I laid on my bed in silence as a tear slowly fell down my face. I was a disgrace. I turned my head to look at Hawks' bed and frowned. I'm a complete asshole. I made the one person in my life who would actually be there for me... leave. And for what? I'm already hated by Dad. What's more hate? I looked back at the ceiling and put my arm over my eyes. I feel like shit.

Hawks' POV

I fly above all of the tall buildings now, thinking of how beautiful the sky is. It reminds me of... Todoroki. I smiled lightly. He used to seem... carefree. There was a vibe about him... it was.... peaceful. That's why I cared about him so much. I felt safe with him. Even when he flipped out on the bullies. He was protecting me. I... I miss him.

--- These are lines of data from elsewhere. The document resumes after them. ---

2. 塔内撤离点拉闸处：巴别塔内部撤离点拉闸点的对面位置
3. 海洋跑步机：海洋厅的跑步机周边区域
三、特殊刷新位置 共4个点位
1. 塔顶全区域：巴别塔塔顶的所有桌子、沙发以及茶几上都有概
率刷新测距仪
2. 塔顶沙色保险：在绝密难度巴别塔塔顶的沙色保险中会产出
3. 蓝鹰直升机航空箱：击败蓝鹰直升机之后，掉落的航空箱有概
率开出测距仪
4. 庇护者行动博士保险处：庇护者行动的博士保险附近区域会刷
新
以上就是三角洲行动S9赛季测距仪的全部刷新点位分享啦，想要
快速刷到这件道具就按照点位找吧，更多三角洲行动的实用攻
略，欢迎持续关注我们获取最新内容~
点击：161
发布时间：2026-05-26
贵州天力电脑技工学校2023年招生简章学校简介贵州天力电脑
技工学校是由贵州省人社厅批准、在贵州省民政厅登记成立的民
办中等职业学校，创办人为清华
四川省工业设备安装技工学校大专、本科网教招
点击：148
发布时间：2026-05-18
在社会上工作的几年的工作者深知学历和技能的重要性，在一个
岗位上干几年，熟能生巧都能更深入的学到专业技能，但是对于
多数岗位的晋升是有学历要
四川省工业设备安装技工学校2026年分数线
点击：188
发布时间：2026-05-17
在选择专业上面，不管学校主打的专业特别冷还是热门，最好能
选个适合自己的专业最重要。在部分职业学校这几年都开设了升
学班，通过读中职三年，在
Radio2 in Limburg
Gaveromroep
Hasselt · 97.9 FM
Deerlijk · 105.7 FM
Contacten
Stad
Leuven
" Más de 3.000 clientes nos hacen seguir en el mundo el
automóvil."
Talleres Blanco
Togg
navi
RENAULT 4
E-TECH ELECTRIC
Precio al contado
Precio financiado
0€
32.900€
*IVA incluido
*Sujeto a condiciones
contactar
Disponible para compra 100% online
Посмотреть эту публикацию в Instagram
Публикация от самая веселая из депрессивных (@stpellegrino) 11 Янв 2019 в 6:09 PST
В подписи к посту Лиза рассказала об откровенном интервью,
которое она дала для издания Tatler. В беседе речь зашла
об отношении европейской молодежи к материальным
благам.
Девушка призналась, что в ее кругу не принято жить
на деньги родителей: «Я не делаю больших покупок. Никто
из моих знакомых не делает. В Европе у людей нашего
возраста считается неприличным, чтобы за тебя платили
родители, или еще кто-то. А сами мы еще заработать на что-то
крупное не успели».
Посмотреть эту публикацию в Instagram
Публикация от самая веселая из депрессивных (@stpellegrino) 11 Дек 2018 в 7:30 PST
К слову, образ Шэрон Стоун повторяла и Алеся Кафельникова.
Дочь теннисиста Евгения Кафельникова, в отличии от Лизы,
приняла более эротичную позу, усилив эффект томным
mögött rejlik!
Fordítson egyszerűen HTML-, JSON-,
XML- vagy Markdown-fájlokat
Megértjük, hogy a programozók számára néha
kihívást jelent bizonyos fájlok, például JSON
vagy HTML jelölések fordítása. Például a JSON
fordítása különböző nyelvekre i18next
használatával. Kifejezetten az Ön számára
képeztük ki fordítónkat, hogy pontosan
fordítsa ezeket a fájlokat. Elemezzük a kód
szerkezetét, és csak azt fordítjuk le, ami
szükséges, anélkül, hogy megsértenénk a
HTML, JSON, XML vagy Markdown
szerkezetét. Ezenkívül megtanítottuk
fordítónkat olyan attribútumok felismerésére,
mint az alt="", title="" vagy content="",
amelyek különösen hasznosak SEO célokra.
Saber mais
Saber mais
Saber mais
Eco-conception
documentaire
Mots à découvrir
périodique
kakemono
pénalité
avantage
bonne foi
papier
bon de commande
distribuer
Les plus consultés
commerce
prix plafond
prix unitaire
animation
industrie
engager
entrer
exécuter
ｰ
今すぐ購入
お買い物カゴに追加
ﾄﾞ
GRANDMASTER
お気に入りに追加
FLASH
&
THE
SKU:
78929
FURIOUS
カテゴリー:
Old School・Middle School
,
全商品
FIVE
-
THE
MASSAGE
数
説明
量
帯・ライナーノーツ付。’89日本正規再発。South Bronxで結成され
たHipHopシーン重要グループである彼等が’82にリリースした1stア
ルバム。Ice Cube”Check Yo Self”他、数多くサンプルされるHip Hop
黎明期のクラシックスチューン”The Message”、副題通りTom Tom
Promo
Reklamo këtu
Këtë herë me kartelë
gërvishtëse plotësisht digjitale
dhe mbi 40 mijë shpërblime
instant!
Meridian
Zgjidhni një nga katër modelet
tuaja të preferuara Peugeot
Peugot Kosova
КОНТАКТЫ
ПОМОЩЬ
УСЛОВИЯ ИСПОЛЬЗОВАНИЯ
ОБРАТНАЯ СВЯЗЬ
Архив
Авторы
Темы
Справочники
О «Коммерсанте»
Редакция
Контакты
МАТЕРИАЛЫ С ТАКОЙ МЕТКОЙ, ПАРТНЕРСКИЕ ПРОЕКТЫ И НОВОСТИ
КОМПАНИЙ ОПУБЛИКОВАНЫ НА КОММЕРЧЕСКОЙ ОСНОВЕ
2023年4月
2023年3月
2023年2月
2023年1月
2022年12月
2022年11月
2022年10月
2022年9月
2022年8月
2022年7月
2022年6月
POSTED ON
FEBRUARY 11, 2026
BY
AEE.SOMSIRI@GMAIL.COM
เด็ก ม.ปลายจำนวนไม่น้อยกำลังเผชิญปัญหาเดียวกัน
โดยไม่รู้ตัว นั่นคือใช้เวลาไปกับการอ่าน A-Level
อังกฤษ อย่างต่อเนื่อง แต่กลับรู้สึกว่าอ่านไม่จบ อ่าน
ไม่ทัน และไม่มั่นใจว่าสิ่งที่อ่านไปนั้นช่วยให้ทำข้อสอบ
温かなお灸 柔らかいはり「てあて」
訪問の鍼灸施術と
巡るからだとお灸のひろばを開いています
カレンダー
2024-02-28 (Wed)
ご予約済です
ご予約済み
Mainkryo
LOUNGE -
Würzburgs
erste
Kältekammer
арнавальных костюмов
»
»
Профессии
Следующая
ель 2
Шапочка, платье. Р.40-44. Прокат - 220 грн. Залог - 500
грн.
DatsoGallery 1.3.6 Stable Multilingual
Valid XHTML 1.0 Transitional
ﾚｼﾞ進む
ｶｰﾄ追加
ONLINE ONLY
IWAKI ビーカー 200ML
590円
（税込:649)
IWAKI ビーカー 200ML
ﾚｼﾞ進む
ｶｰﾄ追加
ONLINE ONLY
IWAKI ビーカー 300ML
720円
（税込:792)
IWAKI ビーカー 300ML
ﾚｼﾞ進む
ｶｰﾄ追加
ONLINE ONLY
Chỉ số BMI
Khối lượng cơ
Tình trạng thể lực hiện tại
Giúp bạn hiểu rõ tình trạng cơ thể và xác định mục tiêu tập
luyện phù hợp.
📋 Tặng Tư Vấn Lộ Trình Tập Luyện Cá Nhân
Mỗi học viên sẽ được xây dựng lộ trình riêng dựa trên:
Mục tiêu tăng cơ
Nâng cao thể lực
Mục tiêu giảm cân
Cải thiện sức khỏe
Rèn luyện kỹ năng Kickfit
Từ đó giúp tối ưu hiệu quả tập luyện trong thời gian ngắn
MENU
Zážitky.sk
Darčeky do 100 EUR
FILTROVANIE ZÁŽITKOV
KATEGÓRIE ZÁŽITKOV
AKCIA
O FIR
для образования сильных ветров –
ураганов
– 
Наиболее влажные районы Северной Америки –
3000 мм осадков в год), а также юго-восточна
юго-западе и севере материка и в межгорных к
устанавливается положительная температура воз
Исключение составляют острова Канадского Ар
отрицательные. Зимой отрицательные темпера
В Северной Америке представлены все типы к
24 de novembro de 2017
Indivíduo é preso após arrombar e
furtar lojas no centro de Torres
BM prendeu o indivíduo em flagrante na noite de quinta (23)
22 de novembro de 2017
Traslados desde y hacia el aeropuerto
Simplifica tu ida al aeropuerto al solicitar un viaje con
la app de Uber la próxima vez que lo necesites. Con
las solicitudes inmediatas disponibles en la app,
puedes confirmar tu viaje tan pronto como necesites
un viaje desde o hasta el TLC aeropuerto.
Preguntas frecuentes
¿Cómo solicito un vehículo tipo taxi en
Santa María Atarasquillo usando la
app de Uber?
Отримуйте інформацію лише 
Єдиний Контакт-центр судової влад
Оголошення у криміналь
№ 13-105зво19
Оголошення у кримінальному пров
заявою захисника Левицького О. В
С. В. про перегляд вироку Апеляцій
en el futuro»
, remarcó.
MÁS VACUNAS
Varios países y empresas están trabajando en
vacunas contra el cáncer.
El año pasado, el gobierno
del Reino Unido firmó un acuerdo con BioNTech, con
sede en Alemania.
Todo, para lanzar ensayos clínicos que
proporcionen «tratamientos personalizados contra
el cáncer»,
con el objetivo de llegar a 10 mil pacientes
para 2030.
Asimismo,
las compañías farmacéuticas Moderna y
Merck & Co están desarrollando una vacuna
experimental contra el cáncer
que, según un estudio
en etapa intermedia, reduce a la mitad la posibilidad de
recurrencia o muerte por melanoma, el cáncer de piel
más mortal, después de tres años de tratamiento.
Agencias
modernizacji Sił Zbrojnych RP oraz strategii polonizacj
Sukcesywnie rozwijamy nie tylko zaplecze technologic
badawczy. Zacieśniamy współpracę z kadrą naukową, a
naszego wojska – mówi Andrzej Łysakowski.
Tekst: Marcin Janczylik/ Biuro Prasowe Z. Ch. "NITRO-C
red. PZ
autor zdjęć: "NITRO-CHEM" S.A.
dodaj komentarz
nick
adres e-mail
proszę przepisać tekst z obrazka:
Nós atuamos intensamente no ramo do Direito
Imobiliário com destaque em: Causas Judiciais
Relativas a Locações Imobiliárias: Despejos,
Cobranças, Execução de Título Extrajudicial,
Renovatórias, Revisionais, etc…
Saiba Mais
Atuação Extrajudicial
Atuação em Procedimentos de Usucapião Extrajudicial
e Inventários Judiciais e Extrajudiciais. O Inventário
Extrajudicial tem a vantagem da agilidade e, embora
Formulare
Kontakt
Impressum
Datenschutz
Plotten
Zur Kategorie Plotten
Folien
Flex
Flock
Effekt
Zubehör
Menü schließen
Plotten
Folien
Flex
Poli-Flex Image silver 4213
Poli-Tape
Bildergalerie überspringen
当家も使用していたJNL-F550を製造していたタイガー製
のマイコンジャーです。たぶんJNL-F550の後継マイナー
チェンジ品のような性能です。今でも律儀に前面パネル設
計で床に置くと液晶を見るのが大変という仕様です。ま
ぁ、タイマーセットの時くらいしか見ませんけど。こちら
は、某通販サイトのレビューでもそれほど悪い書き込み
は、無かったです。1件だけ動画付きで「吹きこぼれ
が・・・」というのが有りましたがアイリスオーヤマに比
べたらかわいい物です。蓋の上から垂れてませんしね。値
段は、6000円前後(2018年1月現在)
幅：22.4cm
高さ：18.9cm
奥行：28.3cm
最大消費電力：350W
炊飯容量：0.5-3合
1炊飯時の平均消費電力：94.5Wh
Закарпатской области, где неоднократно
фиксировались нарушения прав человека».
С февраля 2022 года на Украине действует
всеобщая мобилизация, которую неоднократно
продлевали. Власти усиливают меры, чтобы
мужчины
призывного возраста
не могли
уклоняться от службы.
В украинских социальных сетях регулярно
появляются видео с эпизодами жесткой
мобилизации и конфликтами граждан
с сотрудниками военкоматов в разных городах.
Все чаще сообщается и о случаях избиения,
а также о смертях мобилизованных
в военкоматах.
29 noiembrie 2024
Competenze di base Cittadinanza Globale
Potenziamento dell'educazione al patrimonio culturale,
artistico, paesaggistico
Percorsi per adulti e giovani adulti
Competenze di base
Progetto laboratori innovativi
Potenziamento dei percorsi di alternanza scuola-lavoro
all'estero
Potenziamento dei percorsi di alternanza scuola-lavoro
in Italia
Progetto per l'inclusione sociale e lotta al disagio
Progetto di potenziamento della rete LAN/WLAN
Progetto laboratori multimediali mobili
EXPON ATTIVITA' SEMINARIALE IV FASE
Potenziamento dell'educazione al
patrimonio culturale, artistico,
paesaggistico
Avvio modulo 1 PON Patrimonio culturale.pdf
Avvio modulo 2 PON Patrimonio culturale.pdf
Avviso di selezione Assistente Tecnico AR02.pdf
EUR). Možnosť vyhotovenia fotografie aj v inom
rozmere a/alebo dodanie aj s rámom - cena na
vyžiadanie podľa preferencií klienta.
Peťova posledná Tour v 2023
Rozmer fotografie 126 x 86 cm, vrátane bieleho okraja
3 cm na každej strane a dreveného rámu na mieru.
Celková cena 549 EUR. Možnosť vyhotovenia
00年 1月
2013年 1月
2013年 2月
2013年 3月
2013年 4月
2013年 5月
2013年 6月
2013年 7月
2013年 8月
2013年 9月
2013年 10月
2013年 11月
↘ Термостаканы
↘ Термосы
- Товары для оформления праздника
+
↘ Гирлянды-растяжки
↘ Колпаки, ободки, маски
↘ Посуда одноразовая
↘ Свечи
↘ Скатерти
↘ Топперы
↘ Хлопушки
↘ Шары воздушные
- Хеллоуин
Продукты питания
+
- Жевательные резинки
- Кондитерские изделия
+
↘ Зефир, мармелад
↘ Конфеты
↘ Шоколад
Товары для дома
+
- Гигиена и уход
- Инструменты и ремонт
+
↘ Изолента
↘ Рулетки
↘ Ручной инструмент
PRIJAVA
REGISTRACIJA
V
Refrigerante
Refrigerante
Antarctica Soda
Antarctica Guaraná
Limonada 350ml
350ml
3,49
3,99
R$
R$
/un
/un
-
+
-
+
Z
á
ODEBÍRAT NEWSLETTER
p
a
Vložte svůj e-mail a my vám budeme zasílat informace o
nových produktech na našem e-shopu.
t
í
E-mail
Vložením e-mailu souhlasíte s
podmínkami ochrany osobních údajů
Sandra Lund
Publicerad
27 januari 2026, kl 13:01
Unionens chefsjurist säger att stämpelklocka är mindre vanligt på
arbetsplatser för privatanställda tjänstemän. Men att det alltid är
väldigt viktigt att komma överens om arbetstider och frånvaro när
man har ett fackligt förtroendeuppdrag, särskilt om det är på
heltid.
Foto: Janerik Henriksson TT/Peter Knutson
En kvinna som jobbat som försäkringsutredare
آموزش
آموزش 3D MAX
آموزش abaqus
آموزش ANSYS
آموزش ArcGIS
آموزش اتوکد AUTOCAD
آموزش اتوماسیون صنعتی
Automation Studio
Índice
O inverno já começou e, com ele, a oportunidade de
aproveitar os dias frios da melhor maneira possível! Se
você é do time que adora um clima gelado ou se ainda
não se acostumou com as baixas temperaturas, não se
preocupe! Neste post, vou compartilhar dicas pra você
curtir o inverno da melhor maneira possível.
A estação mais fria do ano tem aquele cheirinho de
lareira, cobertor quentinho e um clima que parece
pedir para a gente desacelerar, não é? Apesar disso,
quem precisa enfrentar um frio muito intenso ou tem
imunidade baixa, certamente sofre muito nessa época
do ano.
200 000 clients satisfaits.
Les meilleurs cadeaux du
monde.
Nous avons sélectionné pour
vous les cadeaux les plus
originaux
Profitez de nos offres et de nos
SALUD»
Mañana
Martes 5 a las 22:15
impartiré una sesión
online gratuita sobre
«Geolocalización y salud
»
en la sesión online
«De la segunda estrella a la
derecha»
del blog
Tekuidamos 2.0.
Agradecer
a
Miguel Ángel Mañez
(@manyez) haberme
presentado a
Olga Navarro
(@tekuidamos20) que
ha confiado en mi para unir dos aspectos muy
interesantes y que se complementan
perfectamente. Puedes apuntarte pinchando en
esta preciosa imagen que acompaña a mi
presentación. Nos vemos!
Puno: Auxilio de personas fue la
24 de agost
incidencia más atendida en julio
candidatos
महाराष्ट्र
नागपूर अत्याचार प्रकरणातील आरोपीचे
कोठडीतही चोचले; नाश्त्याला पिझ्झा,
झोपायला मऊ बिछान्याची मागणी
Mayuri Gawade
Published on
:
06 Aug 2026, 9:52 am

I soared through the clouds, feeling weightless. I let myself fall. I closed my eyes, putting my back to the ground. And at the last second, I flew. I smiled calmly as I flew higher and higher. Until I was above the clouds. I closed my eyes and felt the air against my face. I wish... I wish Todoroki was here with me. I wish he could see this. I feel like... it would make him feel better. Even if it was just for a second. It's still something.

Touya's POV

I sat up and stared at the wall, holding myself up with my arms. I... can't ever let Hawks back into my life. I've come so far and worked so hard. I'm not throwing it away. And I can't tell him why. I can never tell him why.